Description of the task: Print the data below exactly, but only the lines from the one containing "14: (77, 186, 10.99)" down to the one containing "39: (639, 282, 11.55)", inclusive.

==== Materials provided ====

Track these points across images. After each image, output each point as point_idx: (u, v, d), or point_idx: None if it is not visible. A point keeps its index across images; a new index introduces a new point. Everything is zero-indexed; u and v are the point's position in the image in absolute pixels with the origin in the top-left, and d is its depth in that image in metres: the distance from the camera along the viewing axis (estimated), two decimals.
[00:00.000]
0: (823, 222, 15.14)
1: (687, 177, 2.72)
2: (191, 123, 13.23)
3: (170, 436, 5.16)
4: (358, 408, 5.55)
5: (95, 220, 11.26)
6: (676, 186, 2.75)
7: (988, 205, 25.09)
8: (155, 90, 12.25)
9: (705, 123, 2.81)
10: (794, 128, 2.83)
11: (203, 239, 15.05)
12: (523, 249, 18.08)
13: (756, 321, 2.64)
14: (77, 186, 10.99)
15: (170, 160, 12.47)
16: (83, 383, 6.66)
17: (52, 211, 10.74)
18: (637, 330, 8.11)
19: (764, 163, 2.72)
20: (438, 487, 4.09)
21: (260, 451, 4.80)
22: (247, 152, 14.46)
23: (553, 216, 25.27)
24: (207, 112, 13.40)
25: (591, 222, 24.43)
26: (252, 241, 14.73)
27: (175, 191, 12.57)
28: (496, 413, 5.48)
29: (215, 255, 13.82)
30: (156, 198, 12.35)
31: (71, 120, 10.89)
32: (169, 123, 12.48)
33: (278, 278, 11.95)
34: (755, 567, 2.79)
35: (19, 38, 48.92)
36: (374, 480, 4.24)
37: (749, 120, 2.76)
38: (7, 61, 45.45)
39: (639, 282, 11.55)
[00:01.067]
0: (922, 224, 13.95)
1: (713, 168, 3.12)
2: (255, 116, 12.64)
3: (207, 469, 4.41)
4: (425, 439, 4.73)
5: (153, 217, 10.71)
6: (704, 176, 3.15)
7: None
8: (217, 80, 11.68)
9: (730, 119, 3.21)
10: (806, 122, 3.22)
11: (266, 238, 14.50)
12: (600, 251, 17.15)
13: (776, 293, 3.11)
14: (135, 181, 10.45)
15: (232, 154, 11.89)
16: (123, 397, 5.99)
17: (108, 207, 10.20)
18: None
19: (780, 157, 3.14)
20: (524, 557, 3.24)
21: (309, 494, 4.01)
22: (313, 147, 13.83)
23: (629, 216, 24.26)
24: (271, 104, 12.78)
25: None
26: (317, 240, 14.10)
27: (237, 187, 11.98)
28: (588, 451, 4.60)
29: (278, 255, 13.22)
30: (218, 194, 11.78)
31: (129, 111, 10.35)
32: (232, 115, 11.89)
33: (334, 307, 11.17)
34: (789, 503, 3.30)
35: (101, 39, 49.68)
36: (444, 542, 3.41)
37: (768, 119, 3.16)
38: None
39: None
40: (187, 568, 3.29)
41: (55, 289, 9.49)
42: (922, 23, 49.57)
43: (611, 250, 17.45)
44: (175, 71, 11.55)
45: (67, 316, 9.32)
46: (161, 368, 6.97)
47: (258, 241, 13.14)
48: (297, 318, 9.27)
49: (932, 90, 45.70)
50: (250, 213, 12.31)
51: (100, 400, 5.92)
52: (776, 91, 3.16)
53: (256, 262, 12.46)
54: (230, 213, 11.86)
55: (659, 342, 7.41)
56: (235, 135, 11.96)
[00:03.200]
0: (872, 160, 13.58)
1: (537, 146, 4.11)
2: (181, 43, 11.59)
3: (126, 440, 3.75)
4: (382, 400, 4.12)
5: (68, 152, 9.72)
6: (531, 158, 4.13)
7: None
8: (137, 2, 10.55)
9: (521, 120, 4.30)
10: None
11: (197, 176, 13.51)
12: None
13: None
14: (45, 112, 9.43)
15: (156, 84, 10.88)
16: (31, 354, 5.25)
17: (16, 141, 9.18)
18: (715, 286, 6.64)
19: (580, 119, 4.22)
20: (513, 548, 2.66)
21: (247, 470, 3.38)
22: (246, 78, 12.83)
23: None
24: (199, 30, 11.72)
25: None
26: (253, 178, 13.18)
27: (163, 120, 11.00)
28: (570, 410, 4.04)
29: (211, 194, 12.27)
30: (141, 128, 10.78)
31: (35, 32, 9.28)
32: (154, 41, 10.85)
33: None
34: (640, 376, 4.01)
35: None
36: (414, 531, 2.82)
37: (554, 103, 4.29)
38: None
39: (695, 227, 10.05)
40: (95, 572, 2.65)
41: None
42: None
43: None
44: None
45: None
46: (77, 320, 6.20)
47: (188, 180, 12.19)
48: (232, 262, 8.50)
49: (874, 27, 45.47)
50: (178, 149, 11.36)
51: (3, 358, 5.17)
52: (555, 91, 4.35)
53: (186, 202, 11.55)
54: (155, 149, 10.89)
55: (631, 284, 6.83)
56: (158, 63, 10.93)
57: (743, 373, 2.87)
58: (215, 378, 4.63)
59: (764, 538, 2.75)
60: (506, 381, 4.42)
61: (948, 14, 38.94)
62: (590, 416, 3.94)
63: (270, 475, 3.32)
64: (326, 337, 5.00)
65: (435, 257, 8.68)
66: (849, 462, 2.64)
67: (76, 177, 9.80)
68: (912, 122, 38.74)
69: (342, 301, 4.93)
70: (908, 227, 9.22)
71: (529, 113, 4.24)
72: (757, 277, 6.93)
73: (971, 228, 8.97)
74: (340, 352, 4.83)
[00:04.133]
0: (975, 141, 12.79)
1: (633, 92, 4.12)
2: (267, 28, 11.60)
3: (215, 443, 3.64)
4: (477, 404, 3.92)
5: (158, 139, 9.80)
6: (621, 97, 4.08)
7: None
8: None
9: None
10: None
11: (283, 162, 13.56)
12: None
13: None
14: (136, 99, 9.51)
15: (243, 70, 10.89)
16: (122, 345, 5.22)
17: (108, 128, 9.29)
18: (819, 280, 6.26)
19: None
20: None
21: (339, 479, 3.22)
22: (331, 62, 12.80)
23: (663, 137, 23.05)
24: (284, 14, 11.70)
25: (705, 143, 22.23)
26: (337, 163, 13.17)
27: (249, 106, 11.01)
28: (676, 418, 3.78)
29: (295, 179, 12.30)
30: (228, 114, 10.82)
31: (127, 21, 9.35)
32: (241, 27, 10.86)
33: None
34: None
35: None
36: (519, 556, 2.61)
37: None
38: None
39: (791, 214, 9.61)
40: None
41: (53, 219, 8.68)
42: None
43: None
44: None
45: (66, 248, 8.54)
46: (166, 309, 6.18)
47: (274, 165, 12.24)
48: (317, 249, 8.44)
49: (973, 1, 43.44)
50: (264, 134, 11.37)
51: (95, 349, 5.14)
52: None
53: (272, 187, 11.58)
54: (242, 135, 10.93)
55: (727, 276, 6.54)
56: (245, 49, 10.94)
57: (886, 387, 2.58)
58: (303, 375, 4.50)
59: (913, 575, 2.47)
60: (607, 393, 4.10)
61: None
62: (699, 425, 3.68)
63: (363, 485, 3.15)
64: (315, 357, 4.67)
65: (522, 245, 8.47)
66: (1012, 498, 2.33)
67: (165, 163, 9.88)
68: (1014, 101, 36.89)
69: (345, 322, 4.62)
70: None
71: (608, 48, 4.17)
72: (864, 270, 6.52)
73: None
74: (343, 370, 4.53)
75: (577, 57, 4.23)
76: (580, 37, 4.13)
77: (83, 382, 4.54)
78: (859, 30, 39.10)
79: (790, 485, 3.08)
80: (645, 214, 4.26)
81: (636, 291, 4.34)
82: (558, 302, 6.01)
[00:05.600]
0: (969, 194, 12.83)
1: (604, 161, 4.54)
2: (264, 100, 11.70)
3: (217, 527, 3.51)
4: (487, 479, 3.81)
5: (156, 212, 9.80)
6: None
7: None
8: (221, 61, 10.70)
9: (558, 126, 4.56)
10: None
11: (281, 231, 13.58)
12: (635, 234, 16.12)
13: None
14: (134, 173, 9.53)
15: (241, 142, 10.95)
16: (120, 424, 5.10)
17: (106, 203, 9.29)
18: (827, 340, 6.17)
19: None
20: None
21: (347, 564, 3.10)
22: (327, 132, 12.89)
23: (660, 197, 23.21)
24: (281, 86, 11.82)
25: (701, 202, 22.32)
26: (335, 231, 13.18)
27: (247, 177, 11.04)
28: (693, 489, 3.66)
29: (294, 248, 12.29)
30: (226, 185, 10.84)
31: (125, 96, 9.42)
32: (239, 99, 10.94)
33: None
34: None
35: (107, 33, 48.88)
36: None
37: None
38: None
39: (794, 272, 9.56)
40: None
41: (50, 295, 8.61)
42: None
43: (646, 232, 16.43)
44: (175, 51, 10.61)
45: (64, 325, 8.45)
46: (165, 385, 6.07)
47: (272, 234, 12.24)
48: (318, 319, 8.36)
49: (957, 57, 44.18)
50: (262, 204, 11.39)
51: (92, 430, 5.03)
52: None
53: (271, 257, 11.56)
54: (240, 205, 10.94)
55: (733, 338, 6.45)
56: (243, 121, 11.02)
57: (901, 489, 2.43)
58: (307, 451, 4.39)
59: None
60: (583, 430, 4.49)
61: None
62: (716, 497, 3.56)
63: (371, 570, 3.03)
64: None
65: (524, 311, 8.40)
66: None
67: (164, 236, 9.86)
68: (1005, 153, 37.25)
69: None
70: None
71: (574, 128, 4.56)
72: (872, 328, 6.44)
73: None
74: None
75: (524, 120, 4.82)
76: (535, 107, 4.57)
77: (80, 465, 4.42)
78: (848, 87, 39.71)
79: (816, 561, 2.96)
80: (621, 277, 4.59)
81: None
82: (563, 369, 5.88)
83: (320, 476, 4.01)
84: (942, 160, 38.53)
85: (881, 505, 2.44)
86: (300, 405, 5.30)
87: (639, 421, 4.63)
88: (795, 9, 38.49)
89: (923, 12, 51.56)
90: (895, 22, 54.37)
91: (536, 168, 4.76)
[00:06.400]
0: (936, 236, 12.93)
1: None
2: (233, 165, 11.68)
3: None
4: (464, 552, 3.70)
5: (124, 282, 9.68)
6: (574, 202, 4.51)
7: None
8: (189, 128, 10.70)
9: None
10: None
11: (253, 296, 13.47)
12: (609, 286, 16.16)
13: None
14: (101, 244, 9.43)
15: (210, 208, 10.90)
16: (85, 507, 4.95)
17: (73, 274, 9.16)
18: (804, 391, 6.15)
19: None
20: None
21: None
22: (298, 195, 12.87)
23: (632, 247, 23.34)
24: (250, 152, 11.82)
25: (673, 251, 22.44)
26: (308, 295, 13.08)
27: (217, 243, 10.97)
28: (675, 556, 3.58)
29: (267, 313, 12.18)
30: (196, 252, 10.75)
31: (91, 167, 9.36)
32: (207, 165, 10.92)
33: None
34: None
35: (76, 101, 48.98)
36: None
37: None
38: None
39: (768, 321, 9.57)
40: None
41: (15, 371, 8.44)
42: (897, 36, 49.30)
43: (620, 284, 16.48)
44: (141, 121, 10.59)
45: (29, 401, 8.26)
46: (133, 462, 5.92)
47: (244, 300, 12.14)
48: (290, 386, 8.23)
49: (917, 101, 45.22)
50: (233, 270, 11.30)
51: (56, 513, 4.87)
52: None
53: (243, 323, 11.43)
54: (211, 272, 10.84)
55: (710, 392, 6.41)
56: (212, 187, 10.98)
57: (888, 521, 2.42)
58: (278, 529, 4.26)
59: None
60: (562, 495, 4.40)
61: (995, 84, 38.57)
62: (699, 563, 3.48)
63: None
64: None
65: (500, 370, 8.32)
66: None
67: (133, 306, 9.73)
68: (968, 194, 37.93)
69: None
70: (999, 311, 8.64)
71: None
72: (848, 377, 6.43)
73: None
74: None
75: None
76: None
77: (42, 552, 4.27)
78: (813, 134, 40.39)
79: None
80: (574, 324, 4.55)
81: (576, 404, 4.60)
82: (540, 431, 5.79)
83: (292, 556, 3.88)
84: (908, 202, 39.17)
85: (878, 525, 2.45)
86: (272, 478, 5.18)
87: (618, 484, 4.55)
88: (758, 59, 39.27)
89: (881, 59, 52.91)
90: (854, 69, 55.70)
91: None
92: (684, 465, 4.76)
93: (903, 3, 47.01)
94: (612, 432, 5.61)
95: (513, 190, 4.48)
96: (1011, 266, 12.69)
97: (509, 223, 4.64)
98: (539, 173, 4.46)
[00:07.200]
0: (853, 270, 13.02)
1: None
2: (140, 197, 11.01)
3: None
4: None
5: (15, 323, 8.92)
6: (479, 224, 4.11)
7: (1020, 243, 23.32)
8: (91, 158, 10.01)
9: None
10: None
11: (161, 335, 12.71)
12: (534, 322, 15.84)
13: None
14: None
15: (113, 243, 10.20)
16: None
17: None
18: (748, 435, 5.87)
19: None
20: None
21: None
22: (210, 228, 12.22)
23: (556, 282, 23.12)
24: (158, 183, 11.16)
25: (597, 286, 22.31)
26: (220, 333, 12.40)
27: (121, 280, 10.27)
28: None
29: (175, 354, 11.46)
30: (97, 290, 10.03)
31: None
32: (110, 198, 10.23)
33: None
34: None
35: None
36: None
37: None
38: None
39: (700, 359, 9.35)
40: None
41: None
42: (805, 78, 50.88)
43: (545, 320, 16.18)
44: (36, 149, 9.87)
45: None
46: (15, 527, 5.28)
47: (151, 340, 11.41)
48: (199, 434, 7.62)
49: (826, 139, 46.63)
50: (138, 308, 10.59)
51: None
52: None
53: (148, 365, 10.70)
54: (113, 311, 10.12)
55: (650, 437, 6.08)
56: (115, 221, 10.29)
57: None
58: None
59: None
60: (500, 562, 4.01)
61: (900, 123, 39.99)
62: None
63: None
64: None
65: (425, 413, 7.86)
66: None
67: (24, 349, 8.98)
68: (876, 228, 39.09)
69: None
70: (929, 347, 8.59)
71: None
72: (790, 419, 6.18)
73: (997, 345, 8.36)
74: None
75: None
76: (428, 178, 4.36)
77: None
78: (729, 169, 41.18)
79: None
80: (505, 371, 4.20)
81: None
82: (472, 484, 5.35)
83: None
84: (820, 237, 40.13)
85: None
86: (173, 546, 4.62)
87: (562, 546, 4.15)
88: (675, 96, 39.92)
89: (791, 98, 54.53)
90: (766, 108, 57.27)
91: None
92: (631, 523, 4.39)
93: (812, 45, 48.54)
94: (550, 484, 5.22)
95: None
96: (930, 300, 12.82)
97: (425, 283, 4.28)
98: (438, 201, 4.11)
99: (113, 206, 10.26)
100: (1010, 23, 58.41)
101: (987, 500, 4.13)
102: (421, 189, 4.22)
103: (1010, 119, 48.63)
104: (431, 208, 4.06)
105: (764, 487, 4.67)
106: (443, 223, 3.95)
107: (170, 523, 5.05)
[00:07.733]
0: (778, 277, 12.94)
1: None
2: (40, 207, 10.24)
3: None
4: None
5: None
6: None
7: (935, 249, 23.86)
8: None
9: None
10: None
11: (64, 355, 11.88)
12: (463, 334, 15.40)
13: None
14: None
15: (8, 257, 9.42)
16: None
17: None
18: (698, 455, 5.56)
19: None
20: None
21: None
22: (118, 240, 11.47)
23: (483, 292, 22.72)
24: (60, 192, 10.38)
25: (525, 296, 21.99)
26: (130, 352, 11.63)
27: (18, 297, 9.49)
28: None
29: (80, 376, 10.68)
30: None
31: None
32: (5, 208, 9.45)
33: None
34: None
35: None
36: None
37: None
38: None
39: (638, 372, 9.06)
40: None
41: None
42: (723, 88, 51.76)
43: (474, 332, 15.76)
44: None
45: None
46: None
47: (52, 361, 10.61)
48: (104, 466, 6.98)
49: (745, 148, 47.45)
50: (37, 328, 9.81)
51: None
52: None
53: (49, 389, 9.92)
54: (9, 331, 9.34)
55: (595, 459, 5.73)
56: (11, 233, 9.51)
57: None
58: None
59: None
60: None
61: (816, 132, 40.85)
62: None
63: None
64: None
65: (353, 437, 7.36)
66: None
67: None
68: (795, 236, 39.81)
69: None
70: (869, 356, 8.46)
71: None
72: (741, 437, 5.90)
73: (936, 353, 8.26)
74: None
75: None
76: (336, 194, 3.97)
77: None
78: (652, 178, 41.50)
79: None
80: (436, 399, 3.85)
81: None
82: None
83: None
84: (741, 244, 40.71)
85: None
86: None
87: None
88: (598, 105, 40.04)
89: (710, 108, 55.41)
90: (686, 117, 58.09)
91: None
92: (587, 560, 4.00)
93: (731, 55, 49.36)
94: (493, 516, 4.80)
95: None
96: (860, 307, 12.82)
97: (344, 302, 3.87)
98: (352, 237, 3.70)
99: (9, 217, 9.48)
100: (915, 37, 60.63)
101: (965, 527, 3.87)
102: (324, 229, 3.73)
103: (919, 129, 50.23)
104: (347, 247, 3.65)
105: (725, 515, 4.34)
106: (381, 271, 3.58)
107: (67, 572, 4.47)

====

Expected answer:
14: (77, 186, 10.99)
15: (170, 160, 12.47)
16: (83, 383, 6.66)
17: (52, 211, 10.74)
18: (637, 330, 8.11)
19: (764, 163, 2.72)
20: (438, 487, 4.09)
21: (260, 451, 4.80)
22: (247, 152, 14.46)
23: (553, 216, 25.27)
24: (207, 112, 13.40)
25: (591, 222, 24.43)
26: (252, 241, 14.73)
27: (175, 191, 12.57)
28: (496, 413, 5.48)
29: (215, 255, 13.82)
30: (156, 198, 12.35)
31: (71, 120, 10.89)
32: (169, 123, 12.48)
33: (278, 278, 11.95)
34: (755, 567, 2.79)
35: (19, 38, 48.92)
36: (374, 480, 4.24)
37: (749, 120, 2.76)
38: (7, 61, 45.45)
39: (639, 282, 11.55)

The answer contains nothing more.